- EXERCISE INSTRUCTIONS -
a) In the post on XDocument in Silverlight, rewrite the paragraph beginning "When working with data" as a short bulleted list that keeps its main facts.
b) Retype the passage from the XDocument in Silverlight post starting with "Sunday, 23 September" and going on through "databases and XML.".
c) Write what comes next in the XDocument in Silverlight post, picking up right after its final sentence.

- DOCUMENT EXCERPT -
Sunday, 23 September 2012

XDocument in Silverlight

When working with data, it often comes in an XML format. So we have to serialize and deserialize it in order to use it. There are several ways of doing that – for example: DOM, XQuery, XSLT. DOM is the oldest from the three, but still can do the work. XQuery and XSLT are not very easy to use and require some time to master. In .NET 3.5 a big programming model improvement was made with the LINQ - Language-Integrated Query. It can be used for objects, databases and XML.

Introduction

LINQ to XML allows us to create, read and edit XML files and what’s more important - it’s done in a very easy and understandable way. To use LINQ to XML you should add a reference to the System.Xml.Linq.dll (for the XDocument and the other classes) and use the System.Linq namespace (for the LINQ syntax).

- GIVEN MATERIAL -

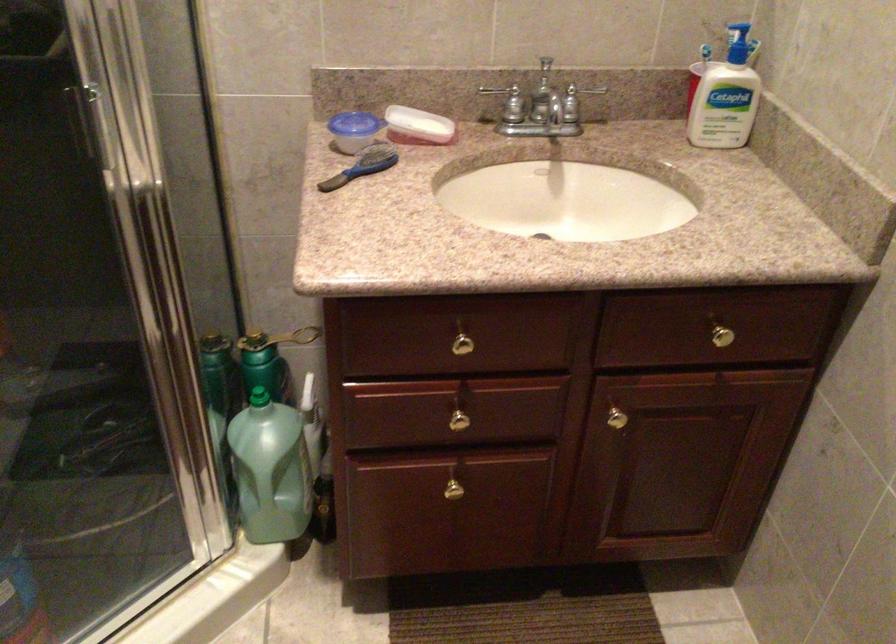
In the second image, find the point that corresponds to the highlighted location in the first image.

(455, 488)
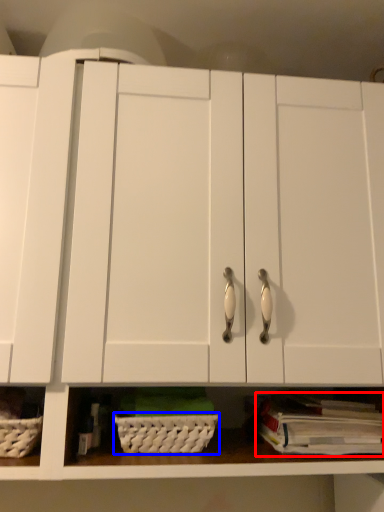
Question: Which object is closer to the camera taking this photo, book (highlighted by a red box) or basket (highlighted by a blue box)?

- RESPONSES IN ORDER -
a)
- Data often comes as XML, so it has to be serialized and deserialized before it can be used.
- Ways to do this include DOM, XQuery, and XSLT.
- DOM is the oldest of the three but can still do the work.
- XQuery and XSLT are not easy to use and take time to master.
- .NET 3.5 brought a big programming model improvement: LINQ (Language-Integrated Query), which works with objects, databases, and XML.

b)
Sunday, 23 September 2012

XDocument in Silverlight

When working with data, it often comes in an XML format. So we have to serialize and deserialize it in order to use it. There are several ways of doing that – for example: DOM, XQuery, XSLT. DOM is the oldest from the three, but still can do the work. XQuery and XSLT are not very easy to use and require some time to master. In .NET 3.5 a big programming model improvement was made with the LINQ - Language-Integrated Query. It can be used for objects, databases and XML.

c)
Important methods of XElement and XDocument

  • Add(object content) – adds the new content as a child of the element
  • Remove() – Remove this element from its parent
  • Descendents( XName name ) – returns a collection of all descendents of this element, which names match the argument, in document order
  • Element( XName name ) – returns the first child that has a matching name
  • Elements( XName name ) - returns a collection of all children of this element, which name matches the argument, in document order
  • Nodes() – returns a collection of all children of the current element in document order

Creating an XML file

So let’s have a simple class Person:
 public class Person
 {
     public string FirstName { get; set; }
     public string LastName { get; set; }
     public Location Address { get; set; }
 }
 
 public class Location
 {
      public string Country { get; set; }
      public string City { get; set; }
  }
And we create an object of type Person:
 Person p1 = new Person()
             {
                 FirstName = "Martin",
                 LastName = "Mihaylov",
                 Address = new Location()
                 {
                     City = "Sofia",
                     Country = "Bulgaria"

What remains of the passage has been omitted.